47. Açıklanan gerekçelerle başvurucunun hukuka aykırı olarak yakalandığı ve gözaltına alındığı iddiasıyla ilgili olarak yargısal başvuru yolları tüketilmeden bireysel başvuru yapıldığı anlaşıldığından başvurunun bu kısmının başvuru yollarının tüketilmemiş olması nedeniyle kabul edilemez olduğuna karar verilmesi gerekir.

2. Tutuklamanın Hukuki Olmadığı İddiası

a. Başvurucunun İddiaları

48. Başvurucu; suçlamaya konu eylemlerinin siyasi faaliyetler esnasında yaptığı konuşmalar olduğunu, kuvvetli suç şüphesinin ve tutuklama nedenlerinin bulunmadığını belirterek eylemlerinin ifade özgürlüğü ve siyasi faaliyette bulunma hakkı kapsamında olması nedeniyle tutuklanmasının hukuki olmadığını, bu nedenlerle kişi hürriyeti ve güvenliği hakkının ihlal edildiğini ileri sürmüştür.

49. Başvurucu; tutuklama, tutukluluğa itirazın reddi adli kontrol tedbirlerinin neden yetersiz kaldığının açıklanmadan ve tutuklama nedenlerine ilişkin bir gerekçeye yer verilmeden özgürlüğünden yoksun bırakıldığını iddia etmiştir.

50. Başvurucu; soruşturmanın amacının muhalefeti susturmak olduğunu belirterek tutuklama tedbirinin Anayasa'da öngörülenin dışında siyasi saiklerle uygulandığını, bu nedenle kişi hürriyeti ve güvenliği hakkıyla bağlantılı olarak Avrupa İnsan Hakları Sözleşmesi'nin 18. maddesinin de ihlal edildiğini iddia etmiştir.

b.
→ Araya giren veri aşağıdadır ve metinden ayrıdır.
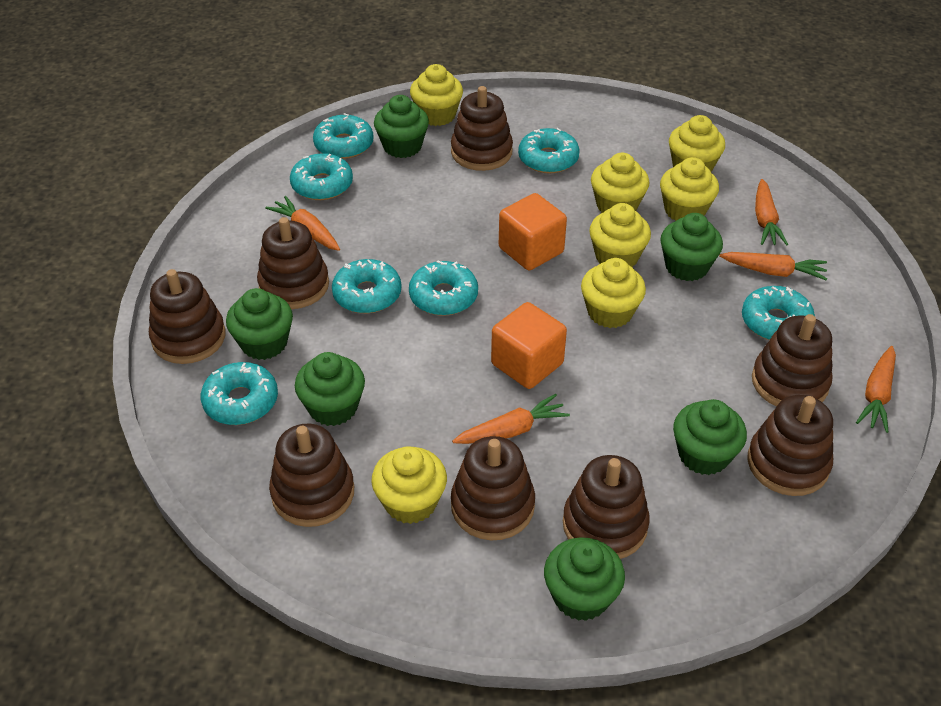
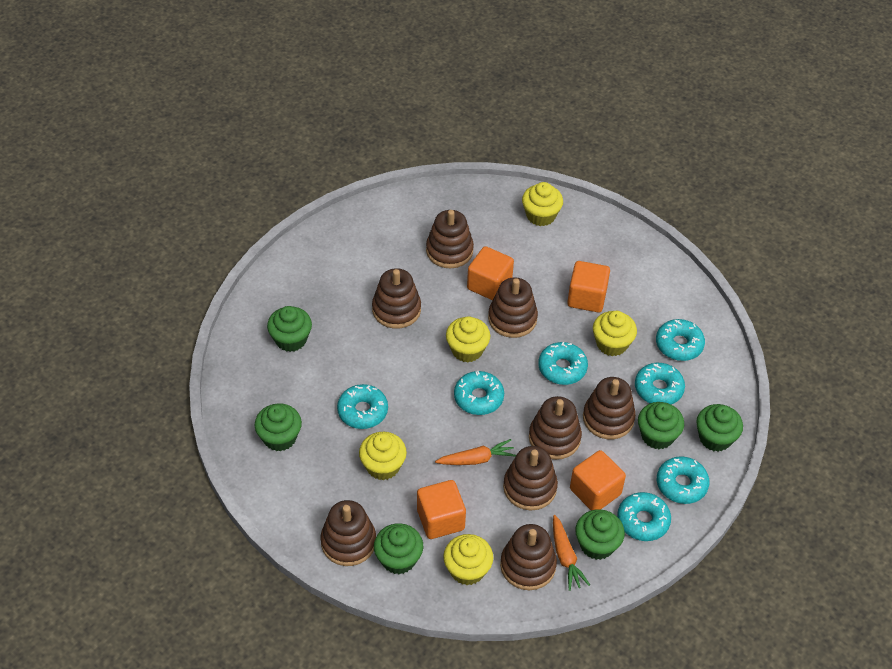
orange carrot: [265,196,340,251] [452,394,570,444] [719,252,827,280] [755,179,788,245] [856,346,896,433] = 5 -> [435,439,516,465] [553,515,590,591] = 2
orange cube: [491,302,567,389] [499,193,567,270] = 2 -> [417,480,466,539] [467,246,514,300] [567,261,610,312] [570,450,626,510] = 4
yellow cupcake: [371,446,447,524] [410,64,463,126] [581,258,646,328] [589,203,651,267] [591,153,649,213] [660,157,719,221] [669,115,725,172] = 7 -> [359,432,407,480] [443,534,493,585] [446,316,490,362] [522,182,563,226] [593,311,637,356] = 5

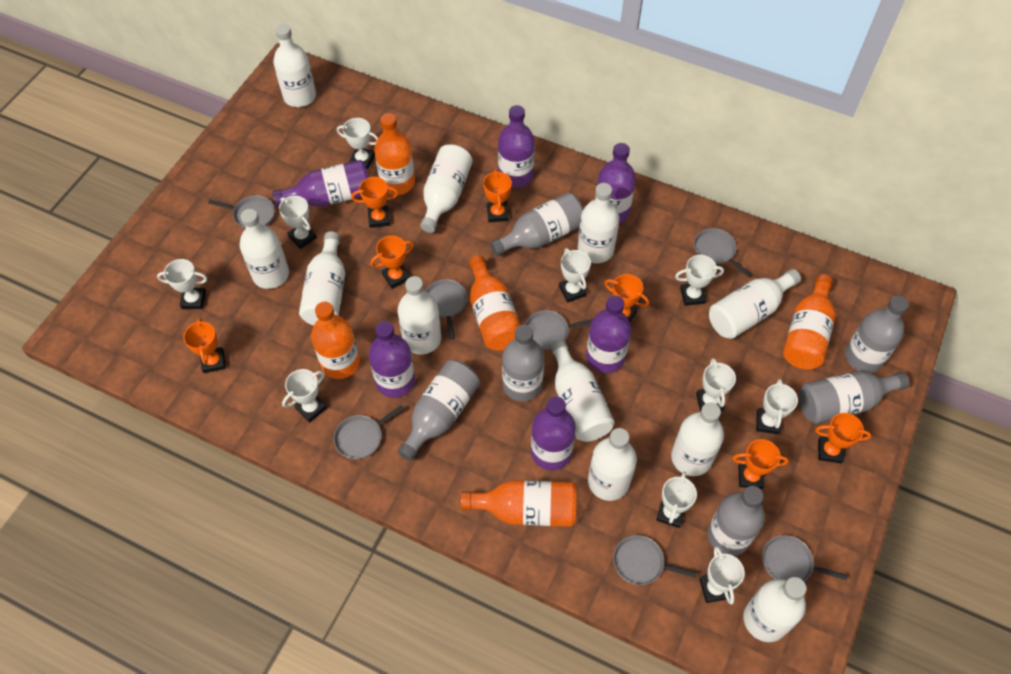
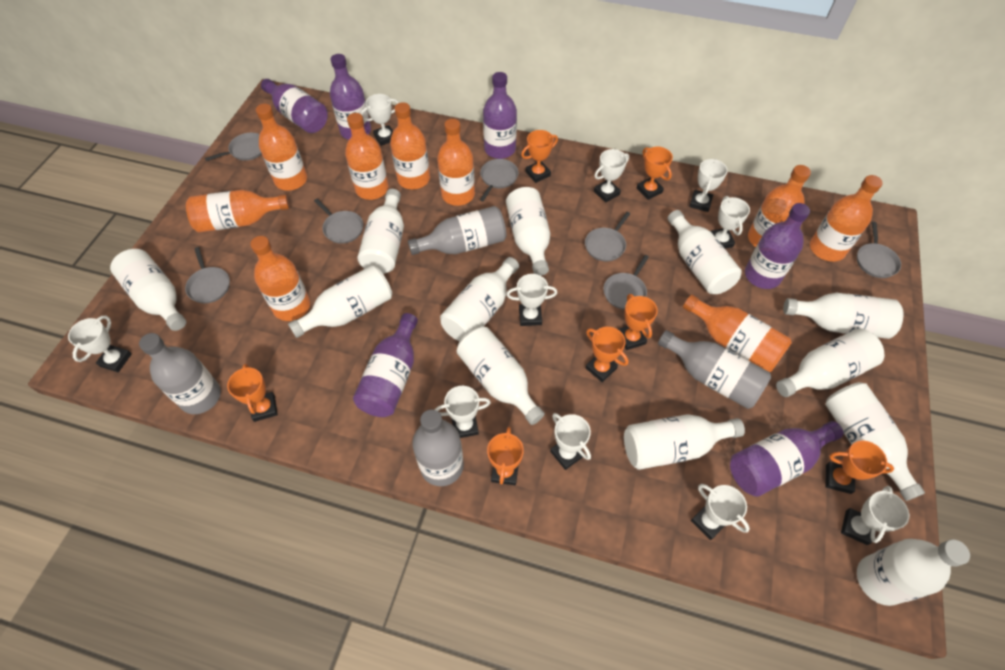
grey bottle: [398,360,480,461] [490,192,584,256] [502,325,544,401] [708,486,765,556] [799,371,910,424] [845,296,909,373] = 6 -> [139,333,221,414] [408,206,506,255] [412,410,464,486] [658,330,771,409] = 4
orange bottle: [311,302,360,379] [374,113,415,195] [460,480,576,527] [469,255,520,350] [783,274,835,370] = 5 -> [186,190,290,232] [250,236,310,321] [256,104,307,191] [345,113,389,200] [390,102,430,189] [437,119,475,206] [683,295,792,372] [748,165,811,247] [810,175,883,262] = 9
white bottle: [240,209,289,289] [273,24,316,107] [299,231,345,325] [397,276,441,355] [420,144,473,233] [550,339,615,442] [578,183,619,263] [588,428,637,501] [671,402,724,476] [709,269,801,339] [744,577,807,642] = 11 -> [110,249,186,331] [288,265,392,338] [358,189,404,274] [440,257,519,341] [457,327,545,425] [506,187,550,276] [624,414,745,470] [668,210,742,294] [776,328,885,397] [783,293,904,339] [825,382,925,501] [857,539,970,606] = 12

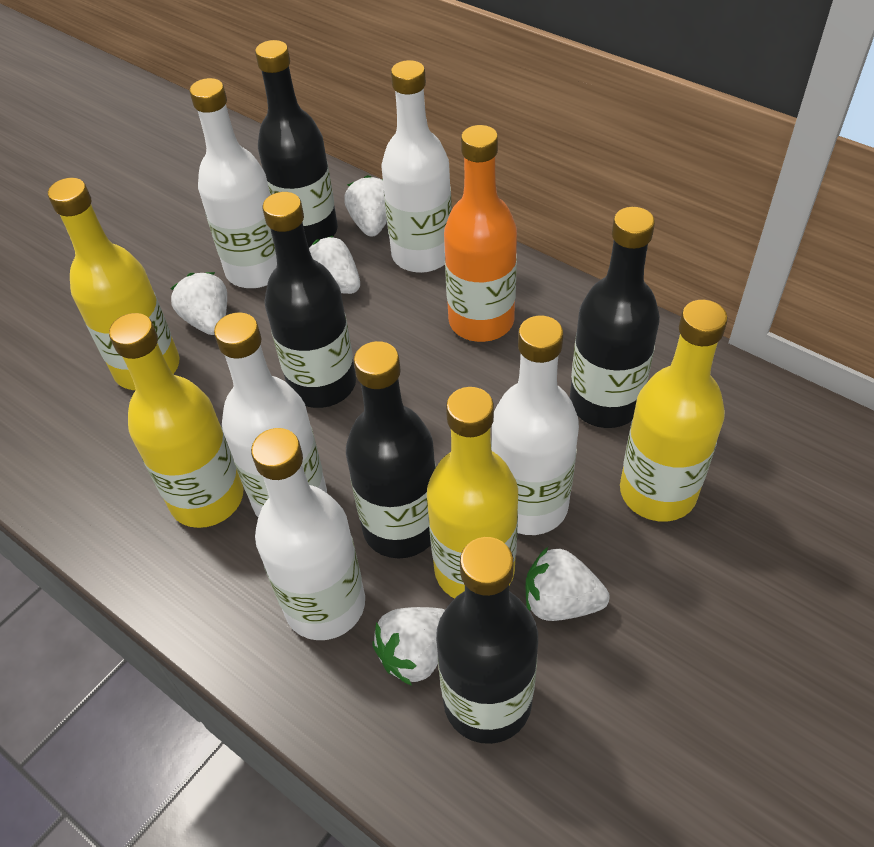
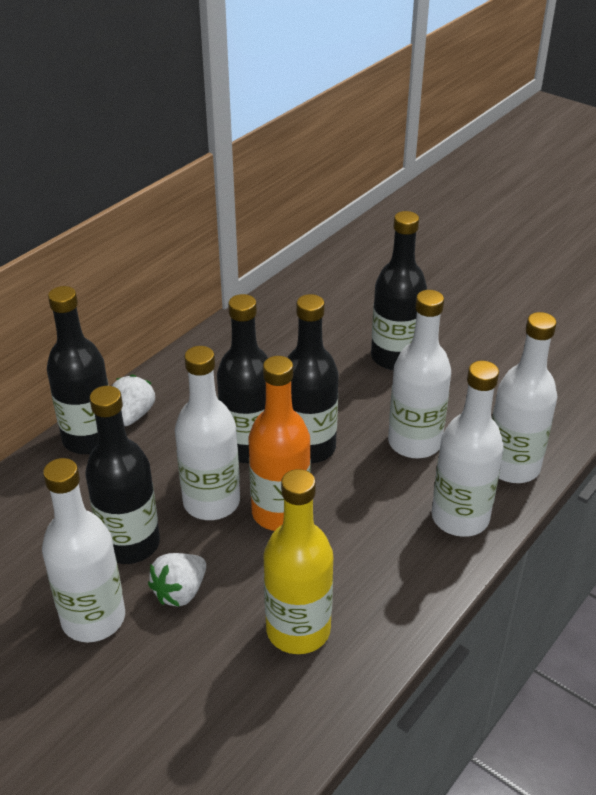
white strawberry: [170,272,227,335] [309,236,360,294] [344,175,387,237] [372,607,445,686] [526,547,610,621] = 5 -> [112,375,155,426] [148,553,206,607] = 2
yellow bottle: [48,178,180,390] [109,313,243,528] [427,387,518,598] [620,300,728,522] = 4 -> [263,469,333,654] = 1

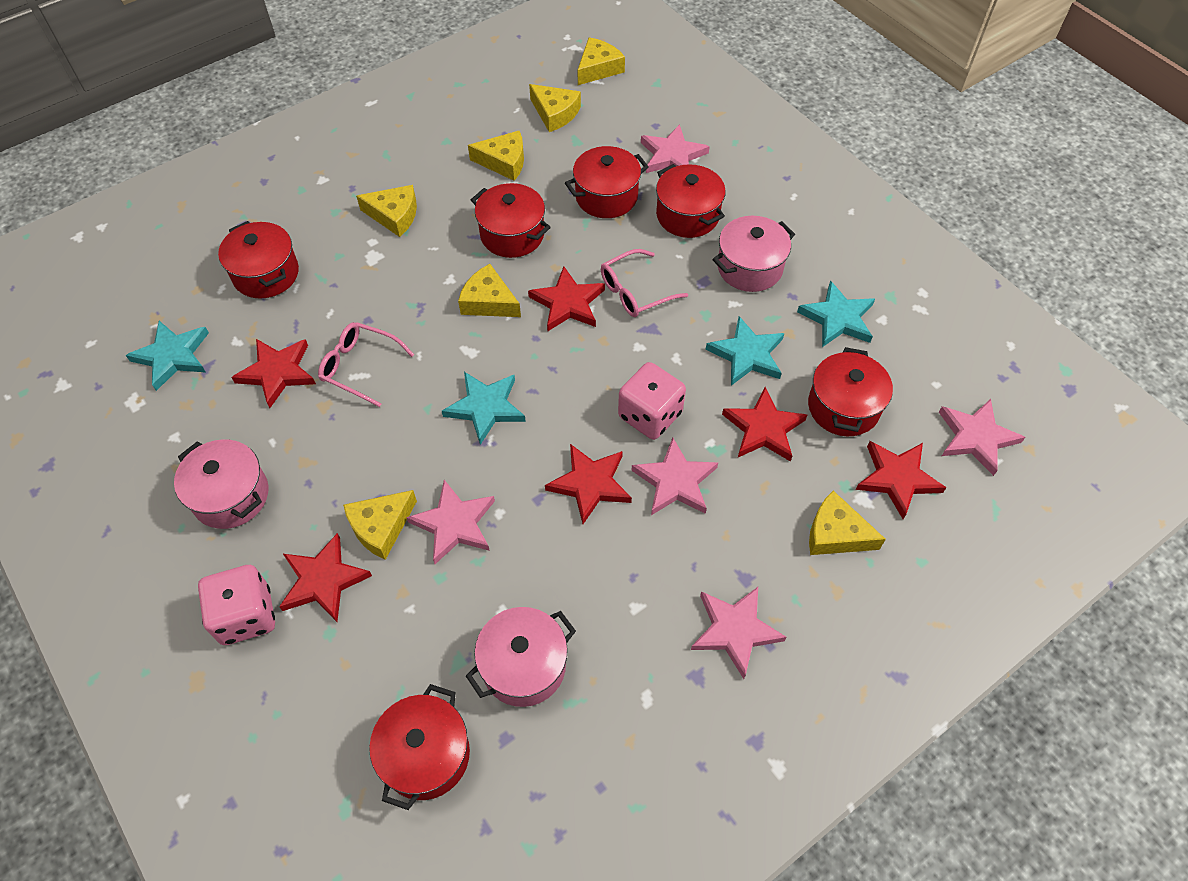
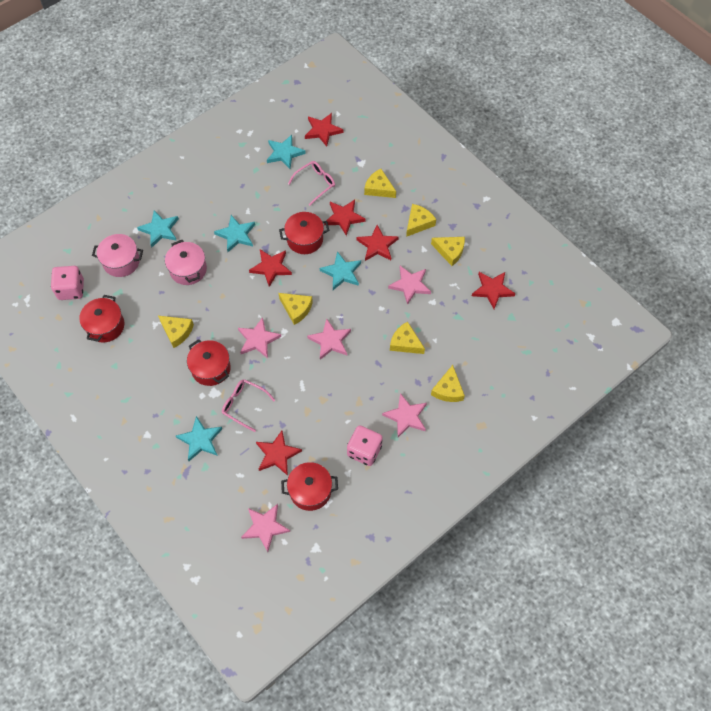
pink pot: [174,439,268,529] [466,607,576,707] [713,216,795,292] = 3 -> [92,234,143,277] [165,240,207,285] = 2
red pot: [218,221,299,299] [369,684,470,810] [471,183,551,258] [565,146,649,218] [656,164,726,238] [808,347,893,436] = 6 -> [79,295,124,343] [187,339,231,386] [279,212,329,254] [281,462,338,511] = 4
turquoise star: [126,321,209,391] [442,372,526,445] [705,316,784,386] [797,280,875,347] = 4 -> [137,210,179,248] [176,416,222,461] [214,215,255,252] [267,135,306,169] [320,251,361,290] = 5

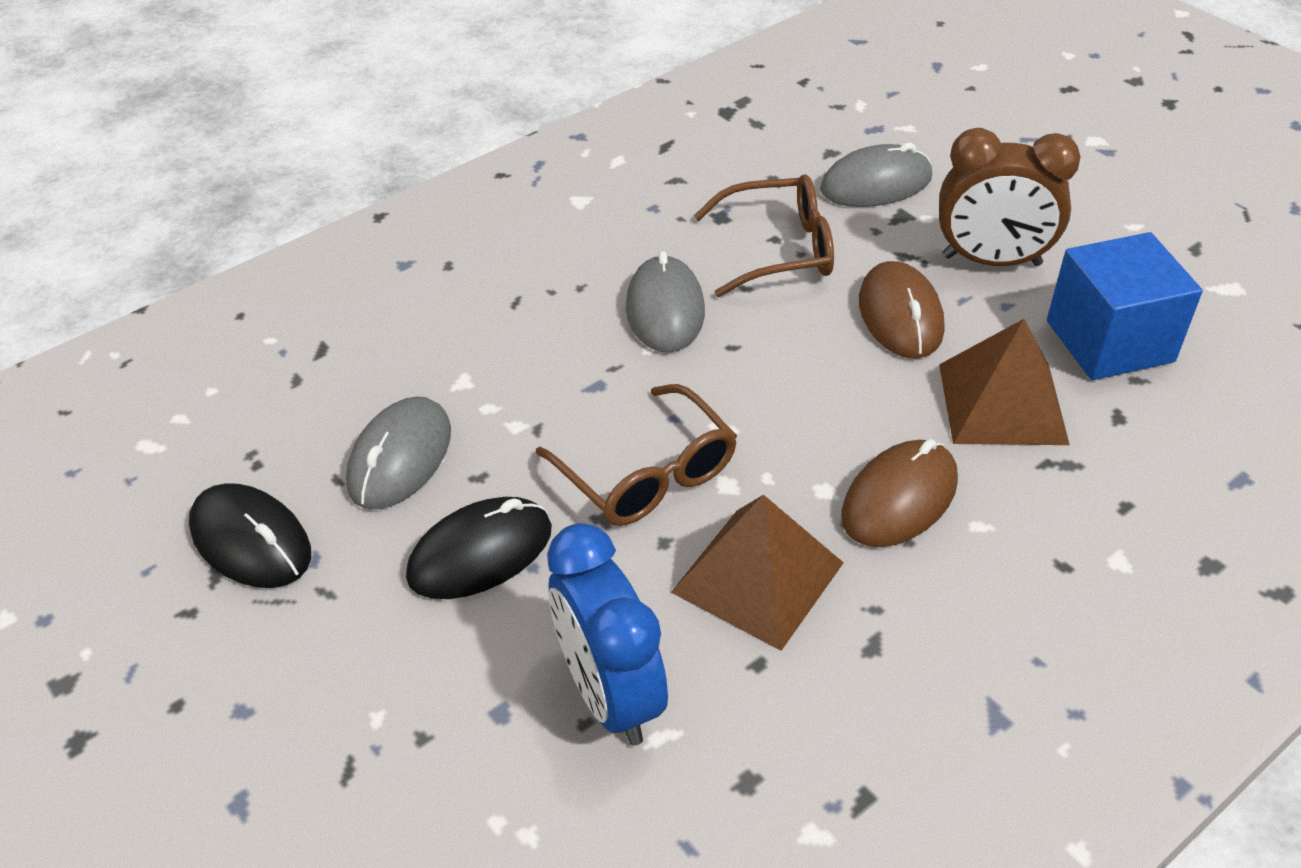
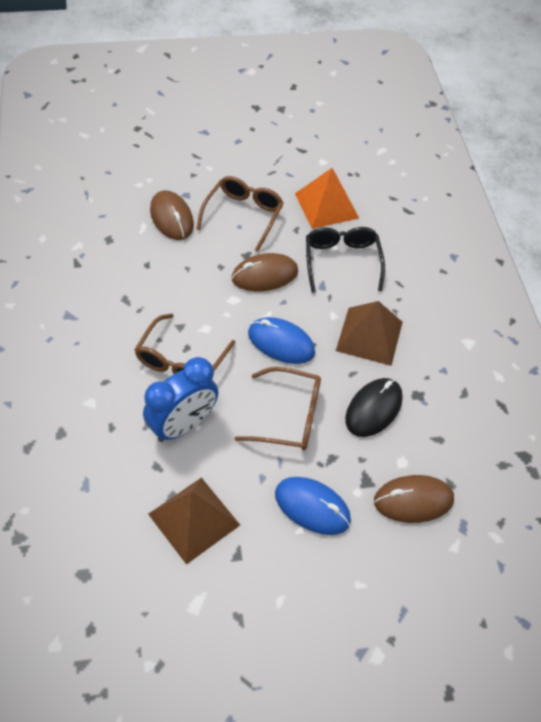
black glasses: none = 0 -> [306,227,385,293] = 1
black mouse: [189,483,311,588] [406,497,552,599] = 2 -> [345,378,403,437] = 1
blue cube: [1047,232,1203,380] = 1 -> none = 0
blue mouse: none = 0 -> [248,317,315,364] [275,477,351,535] = 2
brown clock: [939,128,1080,266] = 1 -> none = 0
brown glasses: [535,384,737,526] [694,174,834,297] = 2 -> [134,314,235,374] [196,176,284,252] [234,367,321,450] = 3
brown mouse: [841,439,958,547] [859,261,944,359] = 2 -> [150,190,194,240] [231,253,298,291] [374,475,454,523] = 3
grey mouse: [346,396,451,509] [626,251,705,353] [820,143,932,207] = 3 -> none = 0
orange pyramid: none = 0 -> [295,168,359,229] = 1

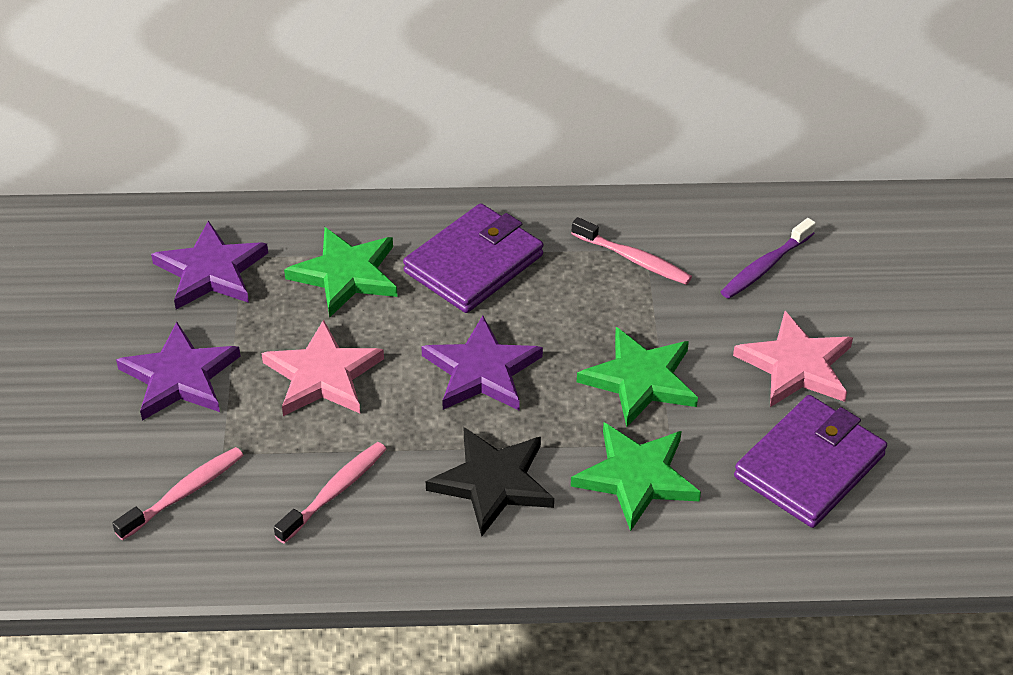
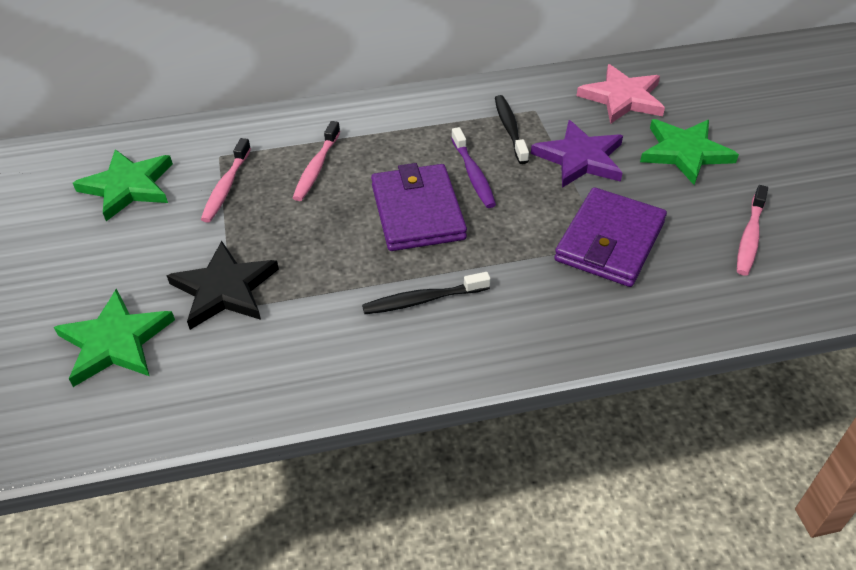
black toothbrush: none = 0 -> [362,272,491,314] [495,95,529,164] = 2
pink star: [261,319,384,416] [733,311,853,407] = 2 -> [577,64,665,124] = 1
purple star: [116,322,240,421] [151,220,268,310] [421,316,543,410] = 3 -> [531,120,623,188] = 1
Değerlendirme

51. Anayasa'nın "Temel hak ve hürriyetlerin sınırlanması" kenar başlıklı 13. maddesi şöyledir:

"Temel hak ve hürriyetler, özlerine dokunulmaksızın yalnızca Anayasanın ilgili maddelerinde belirtilen sebeplere bağlı olarak ve ancak kanunla sınırlanabilir. Bu sınırlamalar, Anayasanın sözüne ve ruhuna, demokratik toplum düzeninin ve lâik Cumhuriyetin gereklerine ve ölçülülük ilkesine aykırı olamaz."

52. Anayasa'nın "Kişi hürriyeti ve güvenliği" kenar başlıklı 19. maddesinin birinci fıkrası ile üçüncü fıkrasının birinci cümlesi şöyledir:

"Herkes, kişi hürriyeti ve güvenliğine sahiptir.

...

Suçluluğu hakkında kuvvetli belirti bulunan kişiler, ancak kaçmalarını, delillerin yokedilmesini veya değiştirilmesini önlemek maksadıyla veya bunlar gibi tutuklamayı zorunlu kılan ve kanunda gösterilen diğer hallerde hâkim kararıyla tutuklanabilir."

53. Başvurucunun bu bölümdeki iddialarının Anayasa'nın 19. maddesinin üçüncü fıkrası bağlamında kişi hürriyeti ve güvenliği hakkı kapsamında incelenmesi gerekir.

i. Genel İlkeler

54. Genel ilkeler için bkz. Gülser Yıldırım (2), §§ 110-124.

ii. İlkelerin Olaya Uygulanması

55. Somut olayda öncelikle başvurucunun tutuklanmasının kanuni dayanağının olup olmadığının belirlenmesi gerekir. Başvurucu, PKK silahlı terör örgütünün üyesi olma suçundan 5271 sayılı Kanun'un 100. maddesi uyarınca tutuklanmıştır. Dolayısıyla başvurucu hakkında uygulanan tutuklama tedbirinin kanuni dayanağı bulunmaktadır.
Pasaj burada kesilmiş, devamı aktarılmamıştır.